Prompt -
Can you copy the rows word for word, from the very first line up to and including the line with "20 mei 2026"?
= Beginning of Section =
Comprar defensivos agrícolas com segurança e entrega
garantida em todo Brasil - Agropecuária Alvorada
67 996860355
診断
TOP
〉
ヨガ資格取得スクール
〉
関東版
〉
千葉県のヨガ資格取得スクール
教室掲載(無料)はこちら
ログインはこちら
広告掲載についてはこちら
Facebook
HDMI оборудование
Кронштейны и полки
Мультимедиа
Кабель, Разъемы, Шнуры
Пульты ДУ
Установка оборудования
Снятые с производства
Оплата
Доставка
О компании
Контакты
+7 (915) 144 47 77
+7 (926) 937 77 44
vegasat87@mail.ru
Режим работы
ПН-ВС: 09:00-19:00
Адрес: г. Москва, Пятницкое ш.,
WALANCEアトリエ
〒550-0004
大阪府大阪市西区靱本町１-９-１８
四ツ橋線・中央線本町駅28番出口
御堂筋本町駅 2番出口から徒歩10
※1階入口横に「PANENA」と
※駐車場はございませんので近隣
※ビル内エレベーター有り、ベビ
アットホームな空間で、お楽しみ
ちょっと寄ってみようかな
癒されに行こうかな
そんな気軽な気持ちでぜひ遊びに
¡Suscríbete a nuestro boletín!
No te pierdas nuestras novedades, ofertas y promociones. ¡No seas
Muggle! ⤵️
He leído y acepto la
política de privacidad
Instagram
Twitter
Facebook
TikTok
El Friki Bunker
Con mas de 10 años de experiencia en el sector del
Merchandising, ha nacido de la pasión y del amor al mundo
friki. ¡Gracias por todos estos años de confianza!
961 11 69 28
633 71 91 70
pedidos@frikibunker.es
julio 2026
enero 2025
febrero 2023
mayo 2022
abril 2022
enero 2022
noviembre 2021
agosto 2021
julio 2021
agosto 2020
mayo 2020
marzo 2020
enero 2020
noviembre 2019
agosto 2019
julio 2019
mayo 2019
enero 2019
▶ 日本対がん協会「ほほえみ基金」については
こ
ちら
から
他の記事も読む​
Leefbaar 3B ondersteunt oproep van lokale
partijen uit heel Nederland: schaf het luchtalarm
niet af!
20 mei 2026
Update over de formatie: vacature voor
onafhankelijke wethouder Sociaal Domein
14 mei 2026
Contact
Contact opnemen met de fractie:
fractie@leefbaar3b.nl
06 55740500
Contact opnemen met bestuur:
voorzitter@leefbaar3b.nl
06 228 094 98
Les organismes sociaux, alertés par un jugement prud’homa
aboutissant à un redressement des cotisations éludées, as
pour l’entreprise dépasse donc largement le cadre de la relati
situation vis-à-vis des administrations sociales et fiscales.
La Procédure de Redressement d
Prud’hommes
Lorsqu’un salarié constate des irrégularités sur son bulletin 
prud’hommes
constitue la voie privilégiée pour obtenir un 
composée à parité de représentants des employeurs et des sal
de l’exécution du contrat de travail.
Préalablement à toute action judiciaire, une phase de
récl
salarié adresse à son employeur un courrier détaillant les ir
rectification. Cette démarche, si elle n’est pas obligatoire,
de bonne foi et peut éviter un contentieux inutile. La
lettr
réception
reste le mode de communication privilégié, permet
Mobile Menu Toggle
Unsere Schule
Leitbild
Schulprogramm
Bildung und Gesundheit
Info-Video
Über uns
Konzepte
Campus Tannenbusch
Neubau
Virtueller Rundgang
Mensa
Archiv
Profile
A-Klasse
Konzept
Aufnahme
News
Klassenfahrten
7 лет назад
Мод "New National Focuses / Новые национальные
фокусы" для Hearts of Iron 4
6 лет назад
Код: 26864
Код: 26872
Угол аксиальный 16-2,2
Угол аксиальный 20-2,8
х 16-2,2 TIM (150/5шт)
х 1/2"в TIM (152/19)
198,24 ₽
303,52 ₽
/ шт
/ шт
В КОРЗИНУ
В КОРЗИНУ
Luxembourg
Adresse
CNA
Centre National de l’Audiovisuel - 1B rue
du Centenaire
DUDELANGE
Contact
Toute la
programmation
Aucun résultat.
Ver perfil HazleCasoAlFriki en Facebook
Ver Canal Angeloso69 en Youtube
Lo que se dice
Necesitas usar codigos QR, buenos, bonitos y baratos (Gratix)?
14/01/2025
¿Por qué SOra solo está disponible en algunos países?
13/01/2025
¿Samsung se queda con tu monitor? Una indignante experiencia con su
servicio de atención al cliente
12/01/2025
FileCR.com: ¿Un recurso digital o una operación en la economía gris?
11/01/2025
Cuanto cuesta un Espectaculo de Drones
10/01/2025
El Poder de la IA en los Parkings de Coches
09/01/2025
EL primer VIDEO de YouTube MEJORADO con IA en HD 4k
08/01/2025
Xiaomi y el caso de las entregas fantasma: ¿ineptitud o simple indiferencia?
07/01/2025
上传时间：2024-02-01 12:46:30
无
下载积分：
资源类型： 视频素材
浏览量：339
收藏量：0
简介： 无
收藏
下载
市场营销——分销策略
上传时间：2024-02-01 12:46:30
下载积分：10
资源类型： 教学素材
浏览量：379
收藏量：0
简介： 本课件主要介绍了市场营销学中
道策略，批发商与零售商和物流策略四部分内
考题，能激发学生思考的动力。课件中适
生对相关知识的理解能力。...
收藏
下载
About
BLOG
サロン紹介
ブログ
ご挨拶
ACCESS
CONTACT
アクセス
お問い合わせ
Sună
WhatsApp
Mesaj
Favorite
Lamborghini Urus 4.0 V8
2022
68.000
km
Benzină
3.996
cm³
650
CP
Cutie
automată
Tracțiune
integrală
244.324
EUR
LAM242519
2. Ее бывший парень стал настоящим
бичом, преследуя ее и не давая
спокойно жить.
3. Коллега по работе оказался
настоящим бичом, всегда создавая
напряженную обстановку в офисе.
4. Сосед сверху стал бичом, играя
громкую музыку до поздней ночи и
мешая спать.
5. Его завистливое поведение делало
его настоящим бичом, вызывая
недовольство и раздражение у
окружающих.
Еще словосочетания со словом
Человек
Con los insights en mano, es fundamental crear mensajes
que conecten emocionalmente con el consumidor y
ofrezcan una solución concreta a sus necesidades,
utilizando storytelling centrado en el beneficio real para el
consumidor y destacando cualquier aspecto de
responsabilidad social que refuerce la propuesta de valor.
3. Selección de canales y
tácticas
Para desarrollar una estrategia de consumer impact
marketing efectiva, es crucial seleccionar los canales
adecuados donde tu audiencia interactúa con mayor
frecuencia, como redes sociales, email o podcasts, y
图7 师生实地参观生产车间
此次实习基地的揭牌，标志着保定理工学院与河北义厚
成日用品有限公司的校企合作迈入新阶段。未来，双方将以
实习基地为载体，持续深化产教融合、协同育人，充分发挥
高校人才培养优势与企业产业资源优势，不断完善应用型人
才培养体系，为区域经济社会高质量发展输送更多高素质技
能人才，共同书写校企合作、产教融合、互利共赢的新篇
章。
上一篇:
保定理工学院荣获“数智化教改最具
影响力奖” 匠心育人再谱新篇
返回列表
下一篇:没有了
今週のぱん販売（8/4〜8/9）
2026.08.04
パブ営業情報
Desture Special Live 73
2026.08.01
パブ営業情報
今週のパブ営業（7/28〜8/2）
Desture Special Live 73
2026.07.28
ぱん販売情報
= End of Section =
Task response -
Comprar defensivos agrícolas com segurança e entrega
garantida em todo Brasil - Agropecuária Alvorada
67 996860355
診断
TOP
〉
ヨガ資格取得スクール
〉
関東版
〉
千葉県のヨガ資格取得スクール
教室掲載(無料)はこちら
ログインはこちら
広告掲載についてはこちら
Facebook
HDMI оборудование
Кронштейны и полки
Мультимедиа
Кабель, Разъемы, Шнуры
Пульты ДУ
Установка оборудования
Снятые с производства
Оплата
Доставка
О компании
Контакты
+7 (915) 144 47 77
+7 (926) 937 77 44
vegasat87@mail.ru
Режим работы
ПН-ВС: 09:00-19:00
Адрес: г. Москва, Пятницкое ш.,
WALANCEアトリエ
〒550-0004
大阪府大阪市西区靱本町１-９-１８
四ツ橋線・中央線本町駅28番出口
御堂筋本町駅 2番出口から徒歩10
※1階入口横に「PANENA」と
※駐車場はございませんので近隣
※ビル内エレベーター有り、ベビ
アットホームな空間で、お楽しみ
ちょっと寄ってみようかな
癒されに行こうかな
そんな気軽な気持ちでぜひ遊びに
¡Suscríbete a nuestro boletín!
No te pierdas nuestras novedades, ofertas y promociones. ¡No seas
Muggle! ⤵️
He leído y acepto la
política de privacidad
Instagram
Twitter
Facebook
TikTok
El Friki Bunker
Con mas de 10 años de experiencia en el sector del
Merchandising, ha nacido de la pasión y del amor al mundo
friki. ¡Gracias por todos estos años de confianza!
961 11 69 28
633 71 91 70
pedidos@frikibunker.es
julio 2026
enero 2025
febrero 2023
mayo 2022
abril 2022
enero 2022
noviembre 2021
agosto 2021
julio 2021
agosto 2020
mayo 2020
marzo 2020
enero 2020
noviembre 2019
agosto 2019
julio 2019
mayo 2019
enero 2019
▶ 日本対がん協会「ほほえみ基金」については
こ
ちら
から
他の記事も読む​
Leefbaar 3B ondersteunt oproep van lokale
partijen uit heel Nederland: schaf het luchtalarm
niet af!
20 mei 2026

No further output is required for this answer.